Even before the Covid crisis there was concern that ultra-low interest rates, maintained for a long period of time, could become less effective and perhaps even turn contractionary for the economy. This could occur by channelling funds to otherwise unproductive companies, so-called zombification, or by encouraging excessive financial leverage in the search for returns, fuelling unsustainable asset price bubbles.

A further concern was that low rates, by squeezing the lending margins of banks, could reduce the incentive for these institutions to lend, ultimately weakening the transmission of monetary policy.

Central banks can still help, by creating further room for fiscal policy by absorbing debt issuance through their asset purchase programmes known as quantitative easing.

However, this is where unintended competition for funding may arise. When QE is conducted by the central bank purchasing a government bond from a commercial bank in exchange for bank reserves, this merely amounts to swapping one safe asset for another.

When the central bank buys the bond from outside the banking system such as a pension fund, it hands cash to the seller of the bond and this inevitably ends up as a deposit in the commercial banking system. These ultimately end up as reserves at the central bank.

Individual banks may try to avoid more deposits by measures such as offering unattractive rates but the system as a whole cannot avoid them.

As such, in this case the size of the commercial bank balance sheet has increased with more deposits on the liability side and more reserves on the asset side. Absent any increase in bank capital, this mechanically increases the leverage ratio of banks.

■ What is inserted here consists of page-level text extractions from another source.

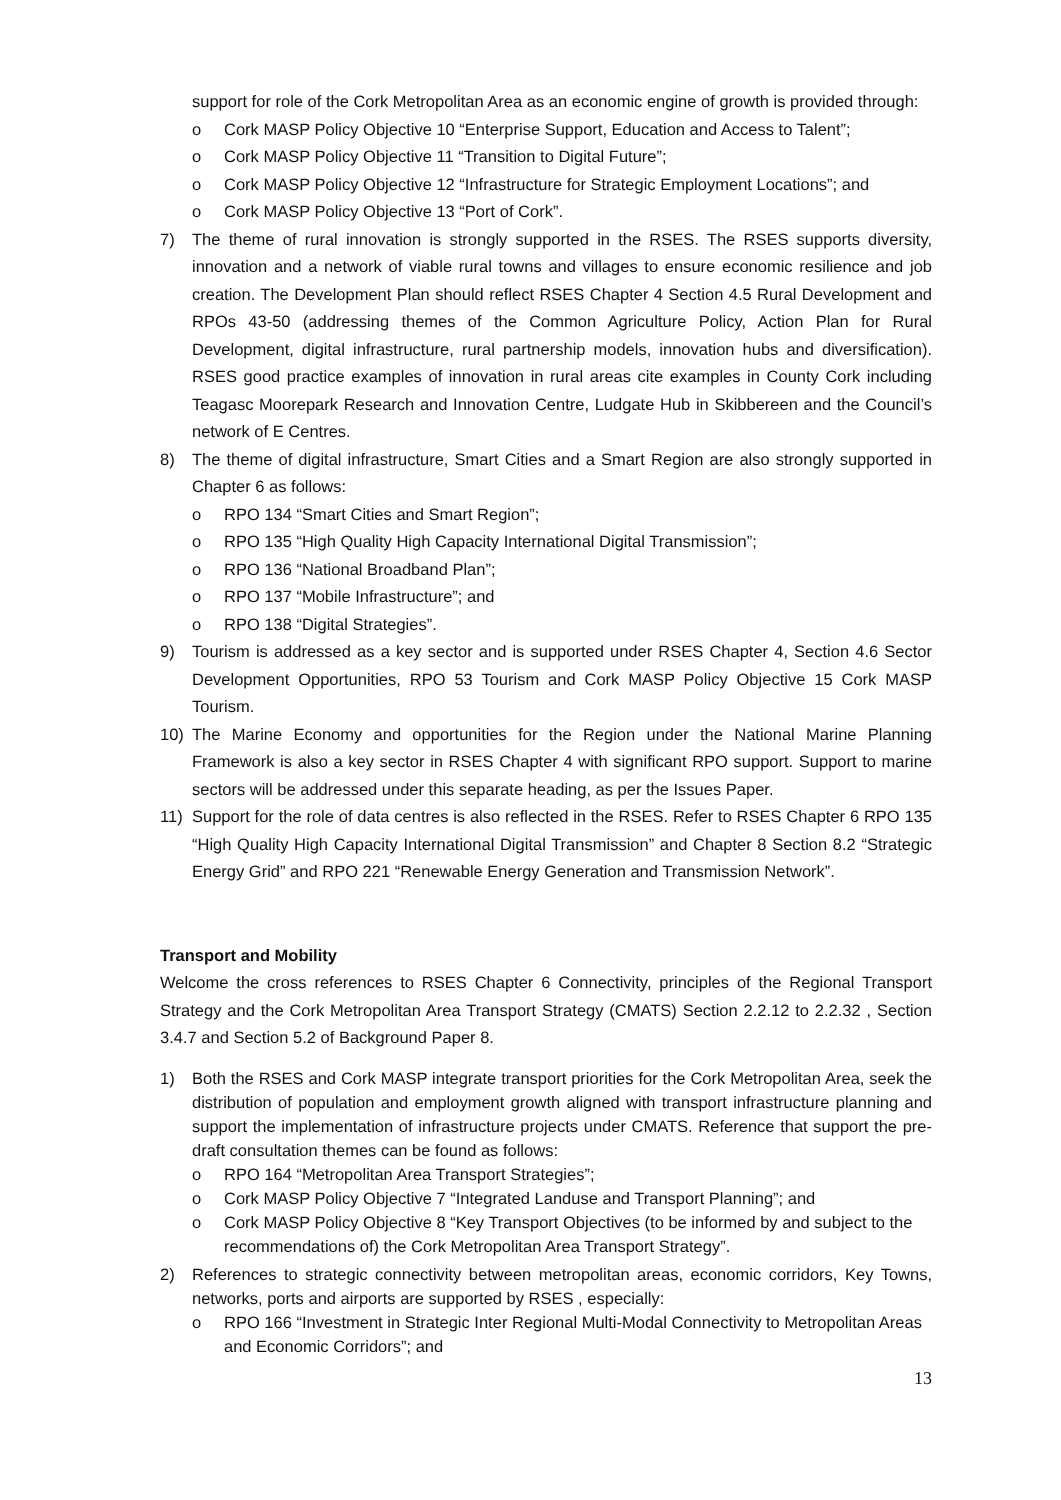support for role of the Cork Metropolitan Area as an economic engine of growth is provided through:
o Cork MASP Policy Objective 10 “Enterprise Support, Education and Access to Talent”;
o Cork MASP Policy Objective 11 “Transition to Digital Future”;
o Cork MASP Policy Objective 12 “Infrastructure for Strategic Employment Locations”; and
o Cork MASP Policy Objective 13 “Port of Cork”.
7) The theme of rural innovation is strongly supported in the RSES. The RSES supports diversity, innovation and a network of viable rural towns and villages to ensure economic resilience and job creation. The Development Plan should reflect RSES Chapter 4 Section 4.5 Rural Development and RPOs 43-50 (addressing themes of the Common Agriculture Policy, Action Plan for Rural Development, digital infrastructure, rural partnership models, innovation hubs and diversification). RSES good practice examples of innovation in rural areas cite examples in County Cork including Teagasc Moorepark Research and Innovation Centre, Ludgate Hub in Skibbereen and the Council’s network of E Centres.
8) The theme of digital infrastructure, Smart Cities and a Smart Region are also strongly supported in Chapter 6 as follows:
o RPO 134 “Smart Cities and Smart Region”;
o RPO 135 “High Quality High Capacity International Digital Transmission”;
o RPO 136 “National Broadband Plan”;
o RPO 137 “Mobile Infrastructure”; and
o RPO 138 “Digital Strategies”.
9) Tourism is addressed as a key sector and is supported under RSES Chapter 4, Section 4.6 Sector Development Opportunities, RPO 53 Tourism and Cork MASP Policy Objective 15 Cork MASP Tourism.
10) The Marine Economy and opportunities for the Region under the National Marine Planning Framework is also a key sector in RSES Chapter 4 with significant RPO support. Support to marine sectors will be addressed under this separate heading, as per the Issues Paper.
11) Support for the role of data centres is also reflected in the RSES. Refer to RSES Chapter 6 RPO 135 “High Quality High Capacity International Digital Transmission” and Chapter 8 Section 8.2 “Strategic Energy Grid” and RPO 221 “Renewable Energy Generation and Transmission Network”.
Transport and Mobility
Welcome the cross references to RSES Chapter 6 Connectivity, principles of the Regional Transport Strategy and the Cork Metropolitan Area Transport Strategy (CMATS) Section 2.2.12 to 2.2.32 , Section 3.4.7 and Section 5.2 of Background Paper 8.
1) Both the RSES and Cork MASP integrate transport priorities for the Cork Metropolitan Area, seek the distribution of population and employment growth aligned with transport infrastructure planning and support the implementation of infrastructure projects under CMATS. Reference that support the pre-draft consultation themes can be found as follows:
o RPO 164 “Metropolitan Area Transport Strategies”;
o Cork MASP Policy Objective 7 “Integrated Landuse and Transport Planning”; and
o Cork MASP Policy Objective 8 “Key Transport Objectives (to be informed by and subject to the recommendations of) the Cork Metropolitan Area Transport Strategy”.
2) References to strategic connectivity between metropolitan areas, economic corridors, Key Towns, networks, ports and airports are supported by RSES , especially:
o RPO 166 “Investment in Strategic Inter Regional Multi-Modal Connectivity to Metropolitan Areas and Economic Corridors”; and
13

As banks are subject to maximum leverage ratios, hitting up against these would force banks to cut lending to the private sector. For the aggregate economy, capital market lending channels could provide offset. However, not all borrowers have access to capital markets.

Both the Federal Reserve and the European Central Bank have offered banks some relief in the context of the pandemic on the issue, excluding, for example, certain central bank exposures from the calculation of leverage ratios. Such macroprudential easing was also adopted in other areas, including the lowering of capital requirements. Combined, these measures sought to allow banks more room to increase lending to the private sector.

While banks have played an important role during the pandemic, they have not yet engaged the type of aggressive lending behaviour that would have lowered capital ratios to the levels permitted by the macroprudential easing. This may be partly due to lack of loan demand, but also a certain prudence at individual banks.

Such prudence from the perspective of individual banks makes sense, even if theoretically better economic growth outcomes could be achieved if all banks were to lower capital ratios and lend even more. This paradox of capital thrift is something that macroprudential models would do well to account for.

Once economic recovery gains momentum, it’s not hard to see how policymakers could be tempted to opt for macroprudential measures instead of interest rate hikes to tame risks of overheating. This could include tightening bank capital and leverage ratios, capping loan-to-value ratios on real-estate lending or introducing higher collateral requirements for non-banks. This would create room for central banks to maintain large balance sheets and keep government borrowing costs low.

Crowding out effects, reducing funding available for the private sector, would, however, still materialise and ultimately weaken the recovery.